Según relata Walter Pernas en Comandante Facundo, el ahora presidente de Uruguay, que había perdido los dientes en el trascurso de las palizas que le atizaban de forma habitual, llegó a comerse el papel higiénico y el jabón, además de las moscas que acudían a su celda (con frecuencia un simple agujero) atraídas por el olor a mierda que despedía el preso. Había chupado, con sus encías desnudas, en busca de un poco de calcio, los huesos que le arrojaban sus carceleros después de que los perros los hubieran limpiado. Bebió su propia orina, durmió durante años sobre suelos de cemento, expuesto a fríos intolerables y a calores asfixiantes. Había pasado semanas o meses sin ver la luz, años sin hablar con nadie que no fueran las ratas o los insectos que convivían con él o le hacían visitas. Perdió la noción del espacio y del tiempo, deliró, adelgazó hasta ser capaz de contar cada uno de los huesos de su esqueleto. Se cagaba y se meaba encima porque, fruto de los golpes, las balas y la deficiente alimentación, sufría problemas renales y digestivos. Cuenta el aludido Walter Pernas que no podía caminar erguido, como un hombre, y que en los momentos de mayor deterioro físico y psíquico los militares llevaban a sus hijos a la cárcel para que vieran a la bestia y la insultaran. Viajó, en fin, varias veces hasta el borde mismo de la muerte de donde regresaba alucinado, con los ojos hundidos y sin masa muscular sobre la que sostenerse. Lo llevaban y lo traían de una prisión a otra, de un agujero a otro, como un saco de mercancía inmunda, arrojándolo sin contemplaciones sobre la caja del camión militar y sacándolo de ella a patadas. Conocedores de su diarrea crónica y de sus problemas urinarios, los carceleros desoían sus súplicas para que lo condujeran al retrete. Fruto de su constancia, y de la de su madre, logró, al cabo de los años, que le dejaran poseer un orinal del que no se separaba y que se convirtió increíblemente, con el paso del tiempo, en el símbolo de una victoria moral sobre sus secuestradores. Abandonó la cárcel abrazado a él, convertido ya en una maceta de flores. Apenas llevaba cuatro días libre, cuando pronunció un discurso político en el que resultaba imposible encontrar un vestigio de resentimiento. La naturaleza, suele decir, nos ha puesto los ojos delante para que miremos al frente.

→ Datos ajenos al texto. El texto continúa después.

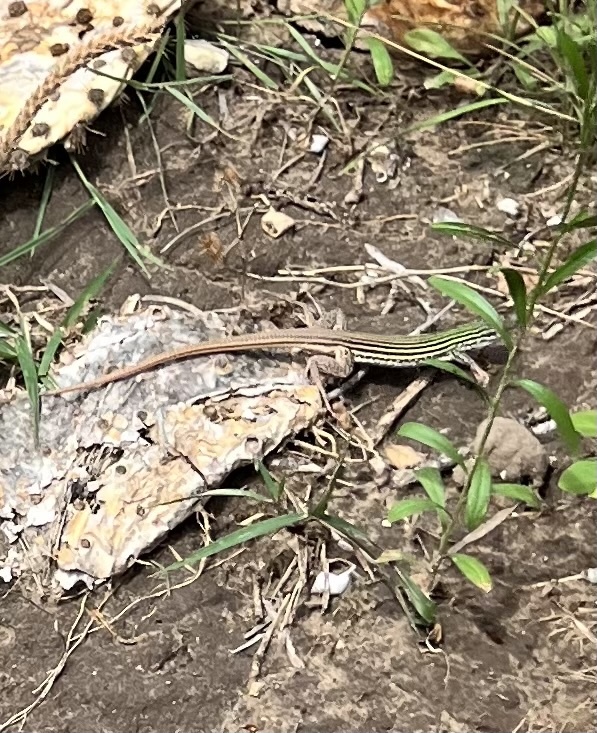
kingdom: Animalia
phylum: Chordata
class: Squamata
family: Teiidae
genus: Aspidoscelis
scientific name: Aspidoscelis gularis
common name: Eastern spotted whiptail
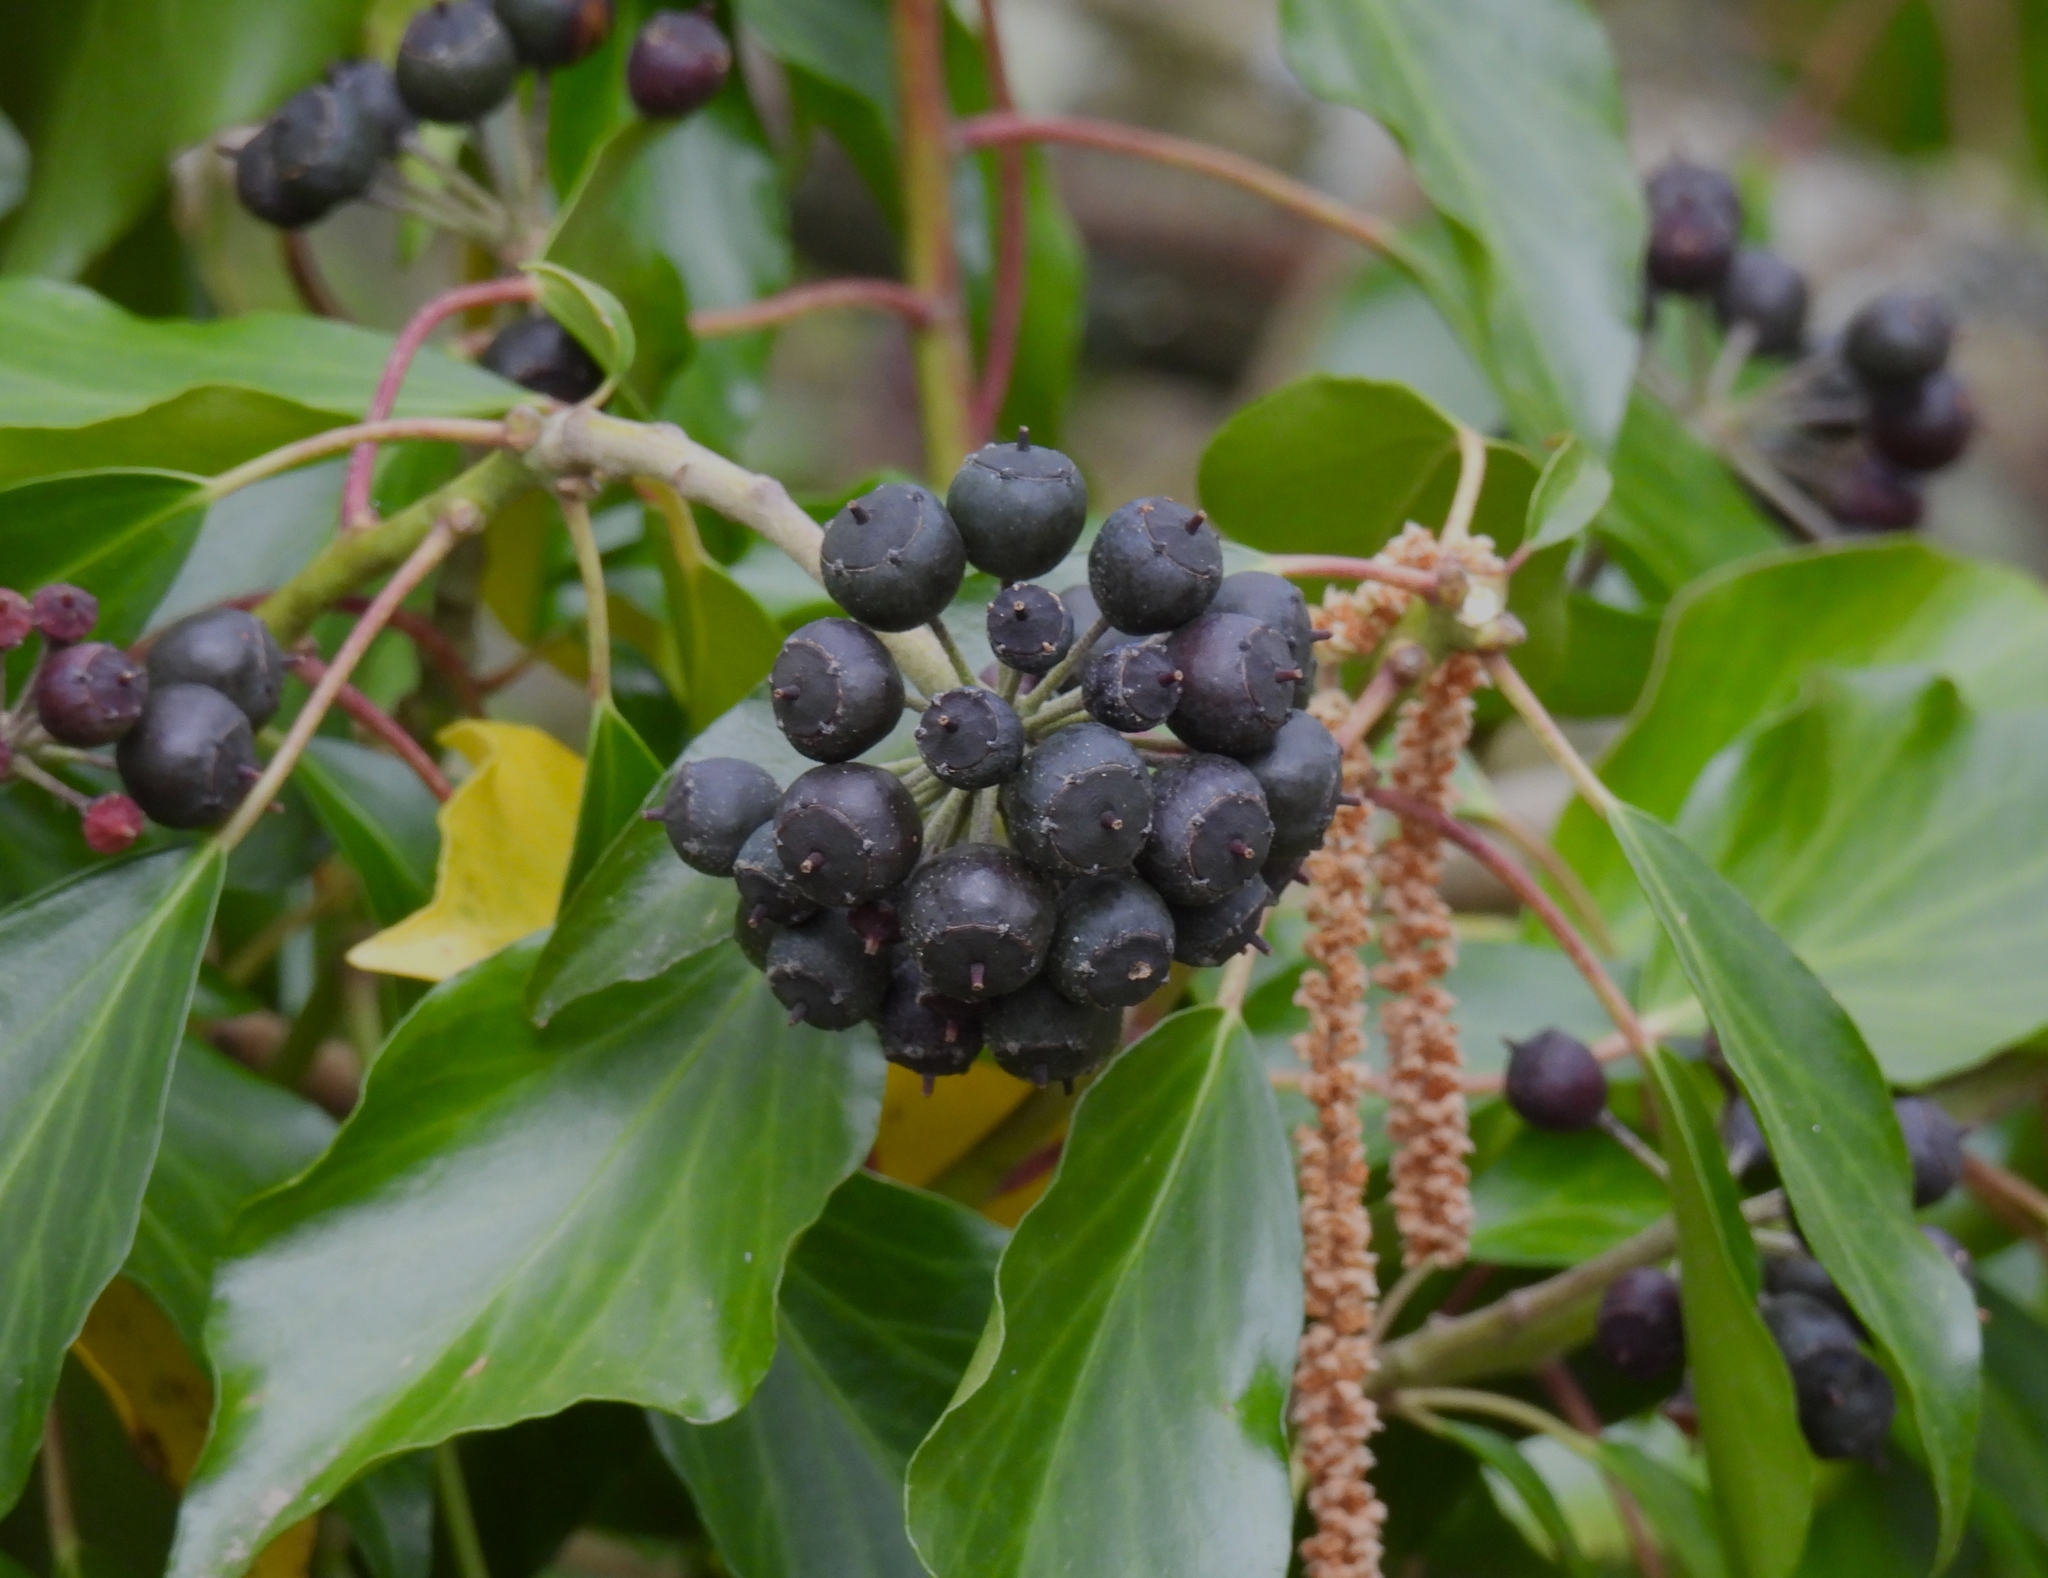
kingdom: Plantae
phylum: Tracheophyta
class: Magnoliopsida
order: Apiales
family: Araliaceae
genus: Hedera
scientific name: Hedera helix
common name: Ivy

Fuera, Manuela! –volvió a gritar José Mujica a la perra de tres patas.
Manuela se apartó y entramos en la casa, que olía a humedad.
–Uruguay se está tropicalizando –dijo Mujica–. No sé cómo hay gente que niega todavía el cambio climático.

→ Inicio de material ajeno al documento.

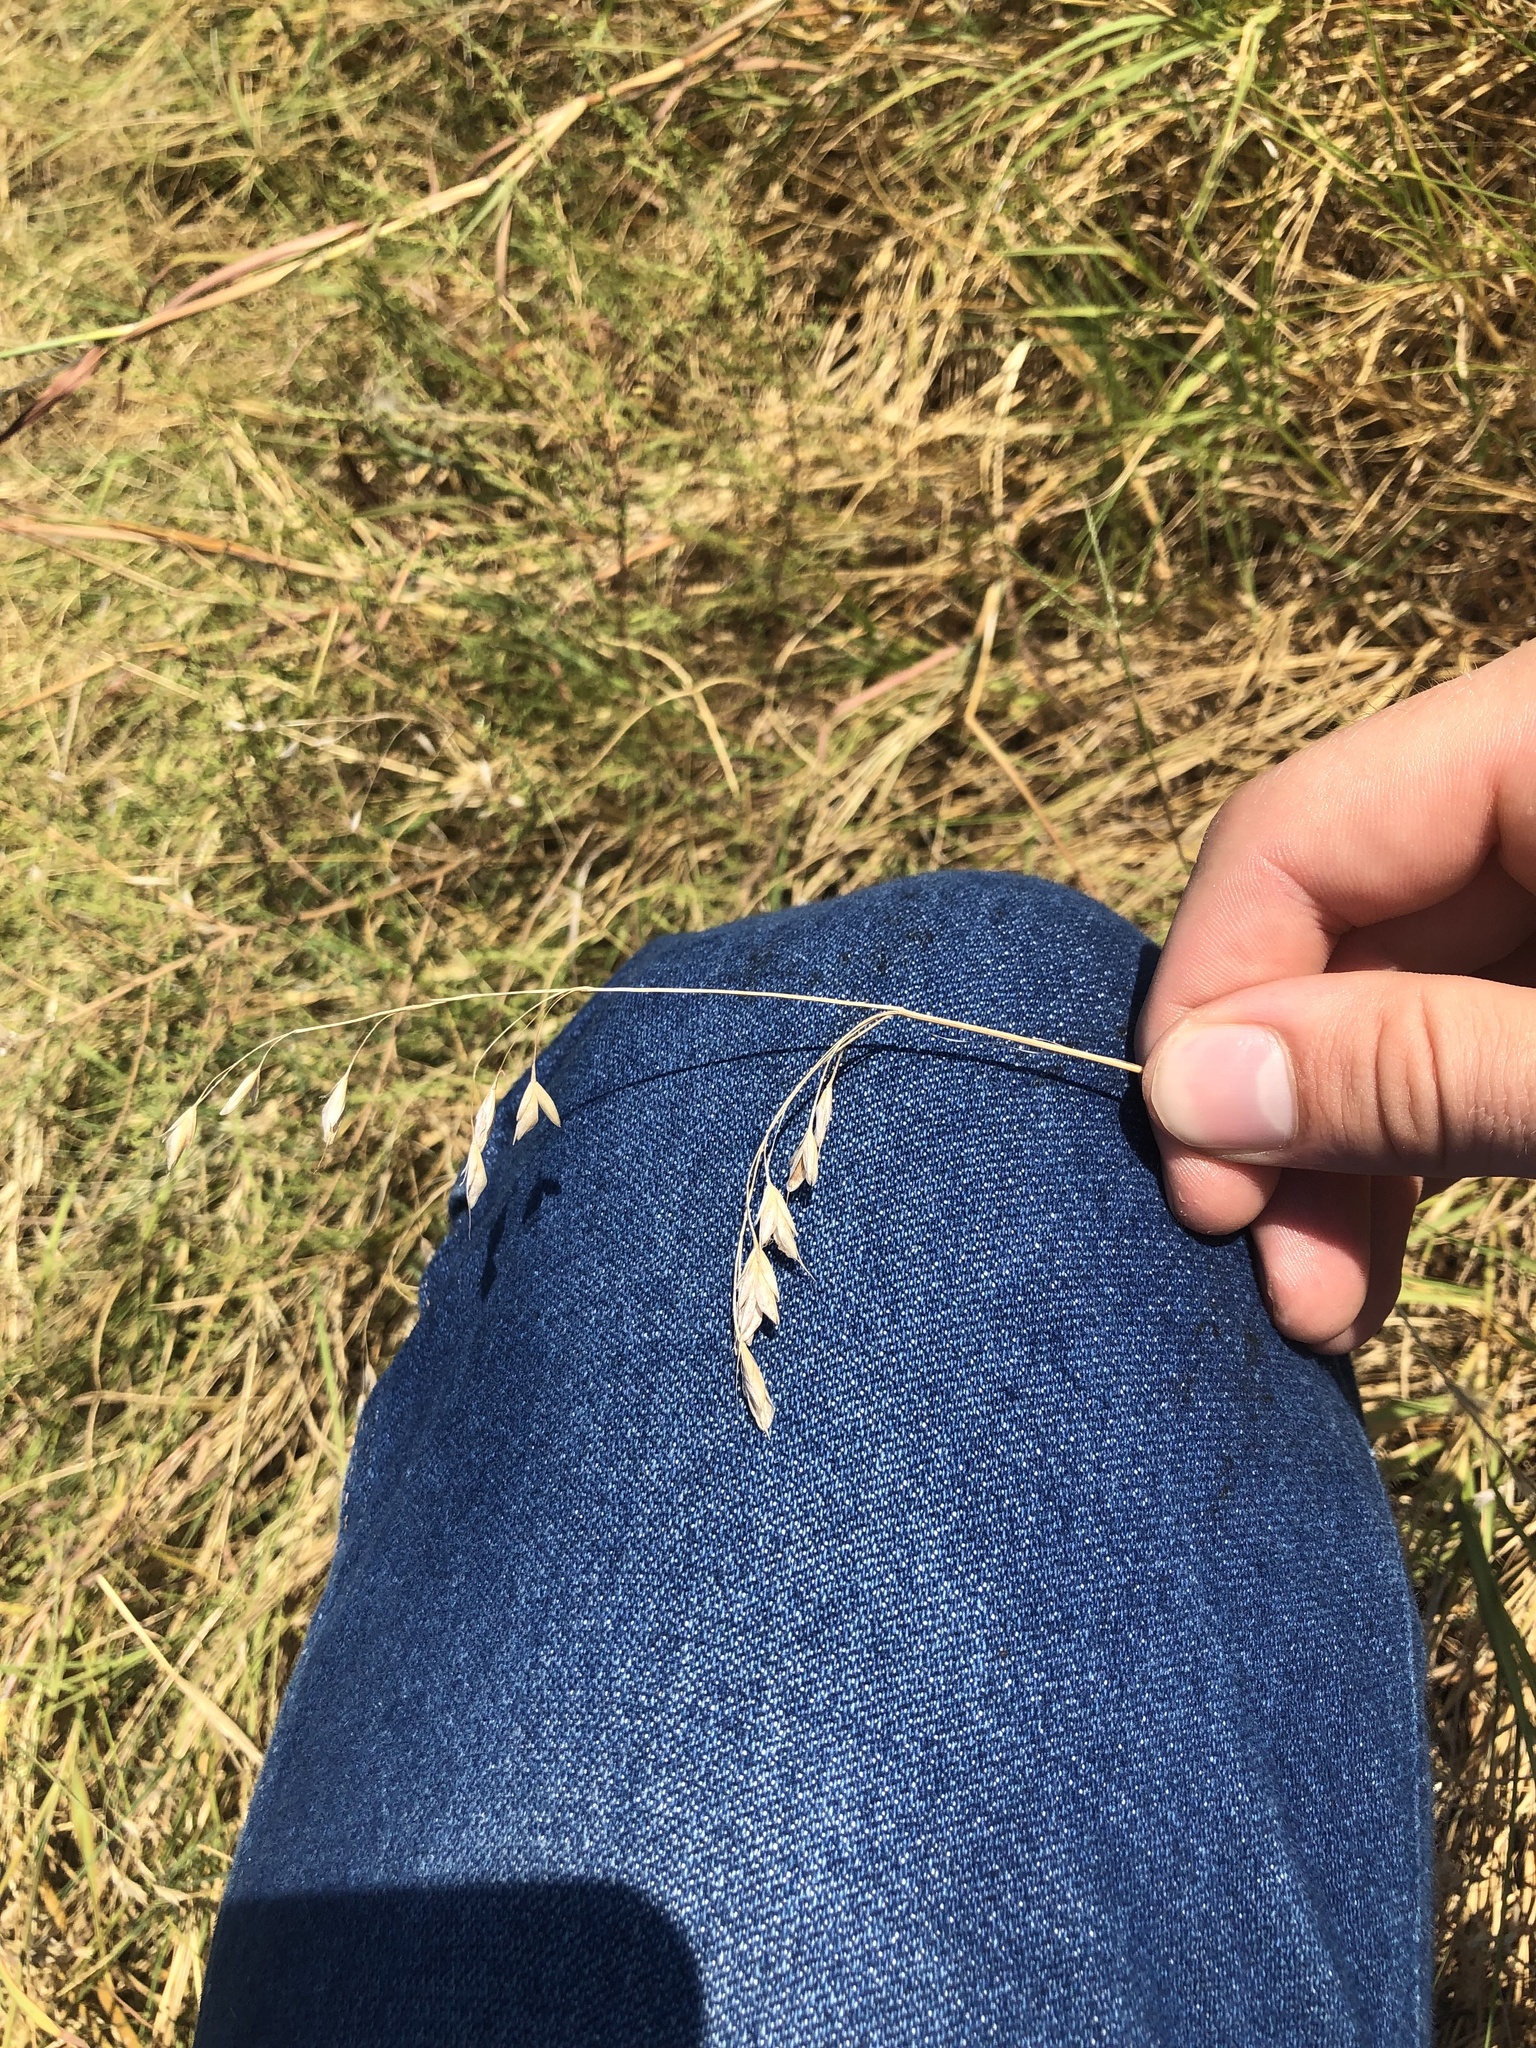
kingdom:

Nos sentamos en la estancia de la entrada, que era también la pieza de distribución del resto de las habitaciones (un dormitorio, el baño y la cocina: unos cuarenta o cuarenta y cinco metros en total) y yo advertí con horror que esperaba de mí que le hiciera una entrevista. Me puse a ello, pues.
A la primera de mis preguntas respondió que los gobernantes ya no mandaban nada.
–¿Quién manda entonces? –pregunté.
–Los grandes poderes financieros. Ya no es el perro el que mueve la cola, sino la cola la que mueve al perro.
–¿Y usted le dice esto a los jefes de Estado o los presidentes con los que se reúne?
–Sí.
–¿Y qué le dicen?
–Me dan la razón, pero miran para otro lado. Cultivan la ilusión de volver a ser presidentes, no se atreven a pegarle al enemigo más fuerte que existe. Disimulan, pero somos juguetes.
–¿Cómo ha logrado gobernar durante casi cinco años siendo consciente de esas limitaciones?
–Este es un paisito muy especial. Más del 50% del movimiento bancario está en manos del Estado. A los uruguayos nos educan en que, cuando tenemos un peso, tenemos que ir al Banco de la República, que es el banco del Estado. Y no es que nos trate bien, solo falta que nos peguen, pero tenemos confianza en él. La banca privada es débil.
–Todos los sectores estratégicos de Uruguay están nacionalizados.
–No me eche la culpa a mí. Cuando yo nací, ya estaba todo así, es una construcción de la historia.
Mientras hablamos, y como la puerta se ha quedado abierta, por el calor, entra Manuela, entra un galgo cojo, entra otro perro de raza indefinida, todos nos huelen, nos piden caricias, creo que entra un gato también que se frota el lomo contra mis piernas, las moscas zumban excitadas… Fuera, mezclado con el ruido de la lluvia, se escucha de vez en cuando un alboroto de gallos. Observo a Mujica y me parece que va y viene dentro de sí mismo, como si tuviera una trastienda en la cabeza. Cuando regresa de la parte de atrás, se asoma al mundo con un punto de cortesía y otro de malicia. Me pregunto qué interés podemos despertarle este par de españoles. Me pregunto también si sus respuestas son tan mecánicas como mis preguntas. Dice que Uruguay es un país rico venido a menos, que se echó a dormir cerca de la década de los sesenta, tras salir campeones del mundo en Maracaná.
–Cincuenta años de nostalgia –añade.